【1日1文献】修正版 Functional Ambulation Categoryの有用性の検討#歩行能力#FAC#理学療法

参考文献:修正版 Functional Ambulation Categoryの有用性の検討
筆者:伊東 有紀子臼田 滋町田 泉長谷川 信中澤 理恵芹澤 志保白倉 賢二
発行日:2004年
掲載元:理学療法学Supplement Vol.31 Suppl.
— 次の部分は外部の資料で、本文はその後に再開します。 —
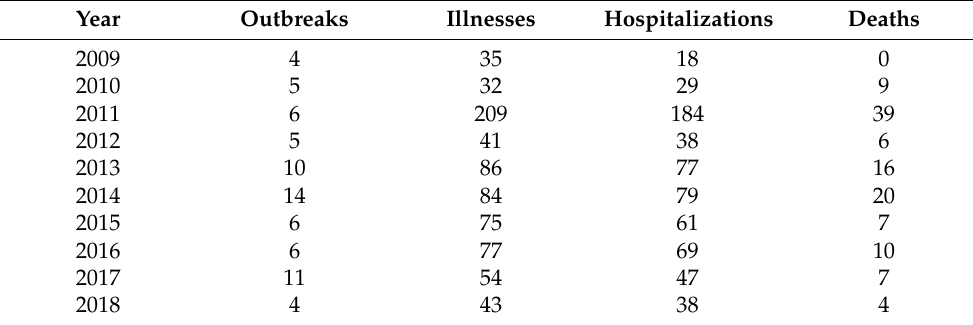
Table 7. NORS outbreak data for Listeria per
No.2
検索方法:インターネット
キーワード:歩行能力評価尺度有用性

【目的】
・日常生活での歩行 能力の簡便な評価尺度としてFunctional Ambulation Category(FAC)がある。
・当院では入院患者用に歩行場面を修正した修正版FAC(Modified FAC以下MFAC)を使用している。
・本研究の目的は,MFACの有用性を転帰,基本動作能力,ADLとの関連性から検討することである。

【対象および方法】
・対象は,当院入院中に理学療法を施行し,平成15年6月から10月に退院した患者206名であり,男性109名,女性97名,平均年齢62.8±14.6歳であった。
・診療科別内訳は,整形外科79名,脳神経外科26名,神経内科13名,外科47名,内科24名,その他17名であった。転帰は自宅退院128名,転院78名であった。
・FACの得点基準は,5点-不整地,階段,斜面でも自立,4点-平地にて自立,3点-口頭指示または監視,2点-常にまたは時々介助,1点-常に1人の介助,0点-歩行不能か二人以上の介助の6段階で構成されている。
・今回使用したMFACでは歩行場面を病院内に修正し,5点-院内自立,4点-限定された場所で自立とした。
・退院時にMFAC,基本動作能力(Functional Movement Scale以下FMS),ADL(ADL-20)を測定した。
・MFACの自宅退院群と転院群の差をMann-Whitney検定にて検討した。
・診療科別にて2群間の差を同様に検討した。
・MFACとFMS,ADL-20との相関をSpearmanの順位相関を用い検討した。

【結果】
・当院退院患者のMFACの得点分布は自宅退院5点-89名,4点-17名,3点-10名,2点-4名,1点-1名,0点-7名,転院5点-12名,4点-12名,3点-12名,2点-10名,1点-8名,0点-24名であった。
・自宅退院群では有意に得点が高かった(p<0.01)。
・診療科別でも同様に,整形外科と外科,脳神経外科において自宅退院群では有意に得点が高かった(p<0.01)。
・神経内科,内科,その他において群間の差は認められなかった。
・FMSとの相関係数は0.84,ADL-20とは0.86と強い相関が認められた(p<0.01)。
・診療科別では,全ての診療科でFMSとの相関係数は0.74から0.95,ADL-20とは0.80から0.92と強い相関が認められた(p<0.01)。

【考察】
・MFACは転帰との関連が認められたが,診療科別の分布には違いがみられたことより,疾患により傾向がみられると考えられる。
・また,基本動作能力,ADLとの関連が強く認められたことより,MFACは臨床場面で簡便に使用可能な有用な評価尺度であることが示唆された。